Zahlreiche natürliche Erscheinungen, wie Wind, Flüssigkeiten oder Elektromagnetismus kann man durch ein sogenanntens Vektorfeld beschreiben. Ein solches ordnet jedem Punkt im Raum eine gerichtete Größe, einen Vektor zu. Wir können ein Vektorfeld also als eine Abbildung V((x,y,z)) := \begin{pmatrix} v_1((x,y,z)) \\ v_2((x,y,z)) \\ v_3((x,y,z)) \end{pmatrix} auffassen, wobei v_1, v_2 und v_3 Funktionen sind die die Koordinaten des Vektors in Abhängigkeit des Punktes beschreiben.

Zum Beispiel kann ein Vektor durch seine Richtung die Windrichtung und durch seine Länge die Windstärke an beliebigen Orten beschreiben. Dieses Vektorfeld der Luftströmung begenet uns also täglich im Wetterbericht. Verstreut man Eisenspäne um einen Magneten herum, so kann man das Vektorfeld des magnetischen Feldes bestaunen und im grösseren Maßstab kann man mit einem Kompass das Vektorfeld des Erdmagnetfeldes verfolgen. In Science-Fiction Geschichten hat man mit sicherheit schon mal etwas über das Gravitationsfeld eines schwarzen Loches erfahren.

Divergenz

Zu einem Vektorfeld V((x,y,z)) := \begin{pmatrix} v_1((x,y,z)) \\ v_2((x,y,z)) \\ v_3((x,y,z)) \end{pmatrix} kann man an einem beliebigen Punkt seine Änderungsraten \frac{\partial}{\partial x} v_1(x,y,z),  \frac{\partial}{\partial y} v_2(x,y,z) und \frac{\partial}{\partial z} v_3(x,y,z) bezüglich der Raumrichtungen x, y oder z betrachten. Die Summe dieser Ableitungen bezeichnet man als Divergenz des Vektorfeldes

    \[ \text{div}(V(x,y,z)):= \frac{\partial}{\partial x} v_1(x,y,z) +  \frac{\partial}{\partial y} v_2(x,y,z) + \frac{\partial}{\partial z} v_3(x,y,z) . \]
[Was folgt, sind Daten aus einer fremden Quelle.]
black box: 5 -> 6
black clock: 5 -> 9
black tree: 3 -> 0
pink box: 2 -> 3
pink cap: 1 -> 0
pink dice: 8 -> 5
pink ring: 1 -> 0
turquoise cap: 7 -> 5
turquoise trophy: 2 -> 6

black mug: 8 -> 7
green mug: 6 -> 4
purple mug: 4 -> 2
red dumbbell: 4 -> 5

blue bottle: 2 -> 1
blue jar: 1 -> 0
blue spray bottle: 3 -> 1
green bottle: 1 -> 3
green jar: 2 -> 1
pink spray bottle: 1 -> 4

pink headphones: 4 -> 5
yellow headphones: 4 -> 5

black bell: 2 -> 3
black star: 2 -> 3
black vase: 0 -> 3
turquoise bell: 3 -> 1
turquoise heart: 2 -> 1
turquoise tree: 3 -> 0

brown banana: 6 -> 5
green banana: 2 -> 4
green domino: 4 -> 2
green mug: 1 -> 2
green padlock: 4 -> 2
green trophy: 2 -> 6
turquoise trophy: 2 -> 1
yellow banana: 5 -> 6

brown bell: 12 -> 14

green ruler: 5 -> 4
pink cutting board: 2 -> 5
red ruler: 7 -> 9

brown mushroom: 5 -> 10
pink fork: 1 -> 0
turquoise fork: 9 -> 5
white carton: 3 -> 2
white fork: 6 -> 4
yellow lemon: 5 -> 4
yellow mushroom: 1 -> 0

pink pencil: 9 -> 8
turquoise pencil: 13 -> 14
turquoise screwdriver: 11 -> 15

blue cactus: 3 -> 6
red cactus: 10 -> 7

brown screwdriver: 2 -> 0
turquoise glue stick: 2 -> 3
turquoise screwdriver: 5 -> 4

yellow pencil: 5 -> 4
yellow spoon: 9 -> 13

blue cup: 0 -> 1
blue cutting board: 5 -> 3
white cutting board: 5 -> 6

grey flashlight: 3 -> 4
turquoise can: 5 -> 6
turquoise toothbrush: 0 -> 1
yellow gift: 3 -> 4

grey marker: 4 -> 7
Es misst also die Bilanz der Änderungsraten des Feldes und beschreibt, ob das Feld an einem Ort enstpringt oder versiegt. Punkte mit positver Divergenz nennt man Quellen und Punkte mit negativer Divergenz Senken. Ein Feld, bei dem an jedem Punkt die Divergenz null ist, also von jedem Punkt immer genau so viele Pfeile ein wie ausgehen, nennt man divergenzfrei.

Quelle: Wikipedia

Das Strömungsfeld des Windes wäre zum Beispiel divergenzfrei und ein elektrisches Feld hat Quellen am Plus- und Senken am Minuspol.

Gradientenfelder

Eine besondere Art von Vektorfeldern kann aus Funktion u gewonnen werden, die jedem Punkt (x,y,z) eine Zahl u(x,y,z) zuordnen. Hierfür betrachtet man die Ableitungen der Funktion in die Raumrichtingen x,y und z und verwendet sie als Koordinaten eines Vektors. Man erhält somit den sogenannten Gradienten

    \[ \nabla u (x,y,z):= \begin{pmatrix} \frac{\partial}{\partial x} u(x,y,z) \\  \frac{\partial}{\partial y} u(x,y,z) \\  \frac{\partial}{\partial z} u(x,y,z) \end{pmatrix} . \]

Einer seiner wichtigsten Eigenschaften ist, dass er immer in die Richtung der stärksten Änderung der Funktion zeigt. Das zugehörige Vektorfeld, welches einem Punkt den Gradienten der Funktion zuordnet, wird Gradientenfeld genannt.